(SOURCE PASSAGE)
Figure 1.

Regulation of E-cadherin expression and β-catenin localization and signaling by cell density. (A) SW480 cells were seeded from a semi-confluent culture dish at 6 × 10³ cells/cm² (sparse) and 6 × 10⁴ cells/cm² (dense), and after 2 d double stained for E-cadherin and β-catenin. (B) Cells cultured at different densities: lane 1, 6 × 10⁴ cells/cm²; lane 2, 3 × 10⁴ cells/cm²; lane 3, 2 × 10⁴ cells/cm²; lane 4, 1.5 × 10⁴ cells/cm²; lane 5, 10⁴ cells/cm²; and lane 6, 8 × 10³ cells/cm² were transiently transfected with TOPFLASH (TOP) or FOPFLASH (FOP) reporters and fold activation was determined in duplicate dishes. S, sparse; M, medium; D, dense. The error bars represent the mean ± SD from triplicate plates. (C) Cells grown at different densities were fractionated into Triton X-100–soluble (S) and –insoluble (I) fractions and equal volumes (from equal numbers of cells) were analyzed by Western blotting for E-cadherin, β-catenin, and tubulin levels. (D) HCT116, SW48, colon cancer cells, and MDCK and MDBK normal epithelial cells were grown as sparse (6 × 10³ cells/cm²) and dense (6 × 10⁴ cells/cm²) cultures, and the levels of E-cadherin and tubulin were determined. Note induction of E-cadherin expression, relocalization of β-catenin to the membrane and inhibition of β-catenin–mediated transactivation in dense SW480 cells. Bar, 10 μm.
(End SOURCE PASSAGE)
(LISTED ENTRIES)
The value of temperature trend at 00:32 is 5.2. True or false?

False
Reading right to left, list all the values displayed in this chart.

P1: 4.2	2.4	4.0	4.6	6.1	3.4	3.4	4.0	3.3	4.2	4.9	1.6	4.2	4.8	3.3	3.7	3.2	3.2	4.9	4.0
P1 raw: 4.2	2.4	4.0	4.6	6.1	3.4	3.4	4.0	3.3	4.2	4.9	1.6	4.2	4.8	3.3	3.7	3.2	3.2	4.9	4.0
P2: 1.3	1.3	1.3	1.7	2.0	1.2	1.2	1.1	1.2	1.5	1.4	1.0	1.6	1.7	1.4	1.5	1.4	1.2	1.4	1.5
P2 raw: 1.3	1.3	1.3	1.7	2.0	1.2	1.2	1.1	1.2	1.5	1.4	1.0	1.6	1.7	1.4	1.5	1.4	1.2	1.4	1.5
(End LISTED ENTRIES)
== TASK DESCRIPTION ==
According to the figure legend, at what density were the dense cultures seeded? The items come from a separate source unrelated to the figure legend.

== FINISHED EXERCISE ==
6 × 10⁴ cells/cm²